How did you.. .? <-> How did you...?
The code is here: https://github.com/SubtitleEdit/subtitleedit/blob/master/src/ui/Logic/Ocr/OcrFixEngine.cs#L999
For now I guess you should disable the hard-coded rules, and add something for the periods.
@Janusz: Did you add some rules to handle periods?
Janusz
1st November 2021, 03:24
@Janusz: Did you add some rules to handle periods?@Nikse
Yes. A few more rules that were missing when I turned off "hard-coded rules", for example removing spaces but only between "1" and the next digit, setting correct entries for: , . ; : ! ? <i> - .
Since my character base does not contain an "I", I had to add the replacement of "l" with "I".
@tormento
Here you have the test files: (https://www.mediafire.com/file/oijczirp4fjh0il/tormento.test.zip/file)
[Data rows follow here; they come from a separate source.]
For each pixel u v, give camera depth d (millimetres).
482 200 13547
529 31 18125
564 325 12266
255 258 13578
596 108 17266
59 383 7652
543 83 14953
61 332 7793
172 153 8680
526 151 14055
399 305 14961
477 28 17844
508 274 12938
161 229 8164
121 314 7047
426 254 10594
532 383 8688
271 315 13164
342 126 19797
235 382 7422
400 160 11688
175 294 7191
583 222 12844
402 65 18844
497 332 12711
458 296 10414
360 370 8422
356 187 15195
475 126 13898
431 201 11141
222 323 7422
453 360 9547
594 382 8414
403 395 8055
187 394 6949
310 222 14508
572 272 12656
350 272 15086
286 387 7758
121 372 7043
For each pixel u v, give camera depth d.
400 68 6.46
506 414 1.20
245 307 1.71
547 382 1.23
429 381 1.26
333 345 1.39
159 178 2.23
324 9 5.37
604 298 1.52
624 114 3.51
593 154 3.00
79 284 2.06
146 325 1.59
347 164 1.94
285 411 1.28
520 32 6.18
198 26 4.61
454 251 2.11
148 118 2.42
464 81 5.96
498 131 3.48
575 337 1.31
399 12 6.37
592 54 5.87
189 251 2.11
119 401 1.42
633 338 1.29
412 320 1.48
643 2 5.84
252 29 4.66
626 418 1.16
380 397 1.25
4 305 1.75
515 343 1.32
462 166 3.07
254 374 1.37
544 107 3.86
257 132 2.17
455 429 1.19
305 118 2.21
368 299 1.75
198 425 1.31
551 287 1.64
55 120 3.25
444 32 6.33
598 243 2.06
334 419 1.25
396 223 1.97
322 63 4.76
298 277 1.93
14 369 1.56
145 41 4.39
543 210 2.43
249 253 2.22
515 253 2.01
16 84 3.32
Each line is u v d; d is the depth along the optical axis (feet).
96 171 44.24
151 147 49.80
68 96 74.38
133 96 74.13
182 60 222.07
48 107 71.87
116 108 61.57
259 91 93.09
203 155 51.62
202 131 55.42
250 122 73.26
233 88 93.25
ita_OCRFixReplaceList.xml, test_8.20.237.100e.nocr with character base (contains "l" and "I") - options for ocr set by name: No of ... 8, Max wr ... 20, threshold ... 237
From test.txt, test.srt I created test.sup, from which I got test_ocr.srt. In my opinion everything works as it should, even with the "hard coded rules" option turned on.
tormento
1st November 2021, 10:58
I think the hard coded rules should probably be moved to the OCR fix replace list... at some point.
YES, please.
Plus, as I addressed some time ago, it would be really helpful to have an additional "common" name list button in OCR, not to have to add it multiple times when you recognize multiple languages. I usually OCR original language + italian and the proper names are the same in all the languages, i.e. Luke is always Luke and so on.
Janusz
1st November 2021, 11:39
@tormento
Words or expressions added to names.xml are checked regardless of the language used.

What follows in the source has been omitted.